For more information and to book, contact Central Library on 01733 864280 or e-mail libraryenquiries@vivacity-peterborough.com
Birth of a literary great
Charles Dickens was born in Portsmouth on 7th February, 1812.
His father John kept getting into debt and was eventually sent to Marshalsea prison.
The entire family were kept there, except for Charles, who was sent to work in Warren’s shoe polish factory where he endured appalling conditions.
“It was the most fearful time of his life,” said historian Richard Jones.
“He just felt like he was in this hopeless situation and said that every day of his life it was like dying.
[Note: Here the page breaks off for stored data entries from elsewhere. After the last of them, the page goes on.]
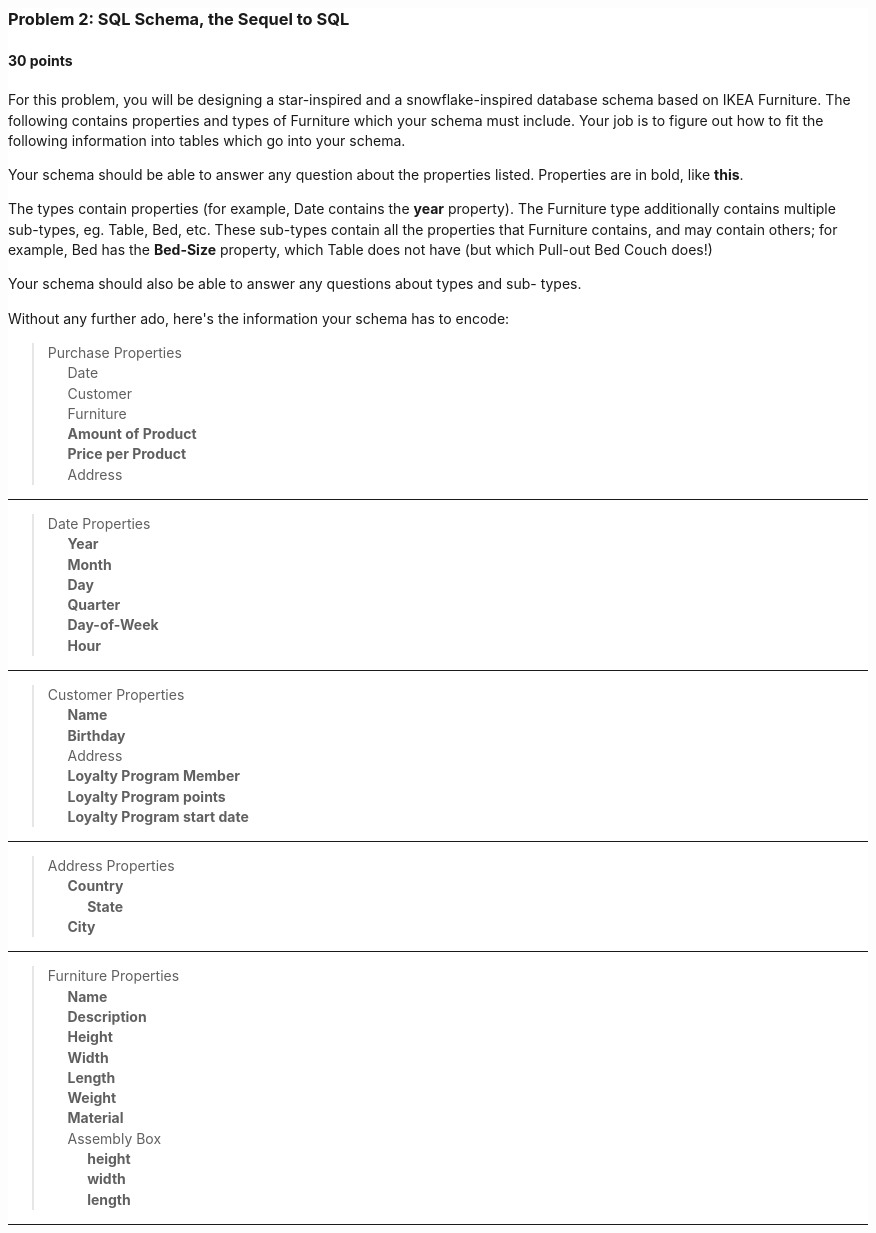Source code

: ### Problem 2: SQL Schema, the Sequel to SQL
#### 30 points
For this problem, you will be designing a star-inspired and a snowflake-inspired database schema based on IKEA Furniture. The following contains properties and types of Furniture which your schema must include. Your job is to figure out how to fit the following information into tables which go into your schema.

Your schema should be able to answer any question about the properties listed. Properties are in bold, like **this**.

The types contain properties (for example, Date contains the **year** property). The Furniture type additionally contains multiple sub-types, eg. Table, Bed, etc. These sub-types contain all the properties that Furniture contains, and may contain others; for example, Bed has the **Bed-Size** property, which Table does not have (but which Pull-out Bed Couch does!)

Your schema should also be able to answer any questions about types and sub- types.

Without any further ado, here's the information your schema has to encode:

 > Purchase Properties  <br/>
&nbsp;&nbsp;&nbsp;&nbsp;&nbsp;Date  <br/>
&nbsp;&nbsp;&nbsp;&nbsp;&nbsp;Customer <br/>
&nbsp;&nbsp;&nbsp;&nbsp;&nbsp;Furniture <br/>
&nbsp;&nbsp;&nbsp;&nbsp;&nbsp;**Amount of Product**<br/>
&nbsp;&nbsp;&nbsp;&nbsp;&nbsp;**Price per Product**<br/>
&nbsp;&nbsp;&nbsp;&nbsp;&nbsp;Address<br/>

---
> Date Properties<br/>
&nbsp;&nbsp;&nbsp;&nbsp;&nbsp;**Year**<br/>
&nbsp;&nbsp;&nbsp;&nbsp;&nbsp;**Month**<br/>
&nbsp;&nbsp;&nbsp;&nbsp;&nbsp;**Day**<br/>
&nbsp;&nbsp;&nbsp;&nbsp;&nbsp;**Quarter**<br/>
&nbsp;&nbsp;&nbsp;&nbsp;&nbsp;**Day-of-Week**<br/>
&nbsp;&nbsp;&nbsp;&nbsp;&nbsp;**Hour**<br/>

---
> Customer Properties<br/>
&nbsp;&nbsp;&nbsp;&nbsp;&nbsp;**Name**<br/>
&nbsp;&nbsp;&nbsp;&nbsp;&nbsp;**Birthday**<br/>
&nbsp;&nbsp;&nbsp;&nbsp;&nbsp;Address<br/>
&nbsp;&nbsp;&nbsp;&nbsp;&nbsp;**Loyalty Program Member**<br/>
&nbsp;&nbsp;&nbsp;&nbsp;&nbsp;**Loyalty Program points** <br/>
&nbsp;&nbsp;&nbsp;&nbsp;&nbsp;**Loyalty Program start date**<br/>

---
> Address Properties<br/>
&nbsp;&nbsp;&nbsp;&nbsp;&nbsp;**Country**<br/>
&nbsp;&nbsp;&nbsp;&nbsp;&nbsp;&nbsp;&nbsp;&nbsp;&nbsp;&nbsp;**State**<br/>
&nbsp;&nbsp;&nbsp;&nbsp;&nbsp;**City**<br/>

---
> Furniture Properties<br/>
&nbsp;&nbsp;&nbsp;&nbsp;&nbsp;**Name**<br/>
&nbsp;&nbsp;&nbsp;&nbsp;&nbsp;**Description**<br/>
&nbsp;&nbsp;&nbsp;&nbsp;&nbsp;**Height**<br/>
&nbsp;&nbsp;&nbsp;&nbsp;&nbsp;**Width**<br/>
&nbsp;&nbsp;&nbsp;&nbsp;&nbsp;**Length**<br/>
&nbsp;&nbsp;&nbsp;&nbsp;&nbsp;**Weight**<br/>
&nbsp;&nbsp;&nbsp;&nbsp;&nbsp;**Material**<br/>
&nbsp;&nbsp;&nbsp;&nbsp;&nbsp;Assembly Box<br/>
&nbsp;&nbsp;&nbsp;&nbsp;&nbsp;&nbsp;&nbsp;&nbsp;&nbsp;&nbsp;**height**<br/>
&nbsp;&nbsp;&nbsp;&nbsp;&nbsp;&nbsp;&nbsp;&nbsp;&nbsp;&nbsp;**width**<br/>
&nbsp;&nbsp;&nbsp;&nbsp;&nbsp;&nbsp;&nbsp;&nbsp;&nbsp;&nbsp;**length**<br/>

---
“He felt there was no hope and no help.”
Dickens began his literary career as a journalist and in 1833 he became parliamentary journalist for The Morning Chronicle.
In April 1836, he married Catherine Hogarth and within the same month the highly successful Pickwick Papers was published.
He is responsible for a huge list of novels including Bleak House, David Copperfield, Great Expectations, Nicholas Nickleby, The Old Curiosity Shop, Barnaby Rudge, A Christmas Carol, Martin Chuzzlewit, Hard Times and Little Dorrit.
He was also a theatre enthusiast, wrote plays and performed before Queen Victoria in 1851.
Dickens spent much of his time abroad whether lecturing against slavery in the United States or touring Italy with companions Augustus Egg and Wilkie Collins, a contemporary writer who inspired Dickens’ final unfinished novel The Mystery of Edwin Drood, which was recently screened on BBC TV.
He was estranged from his wife in 1858 after the birth of their ten children, but maintained relations with his mistress, the actress Ellen Ternan.
He died of a stroke in 1870 and is buried at Westminster Abbey.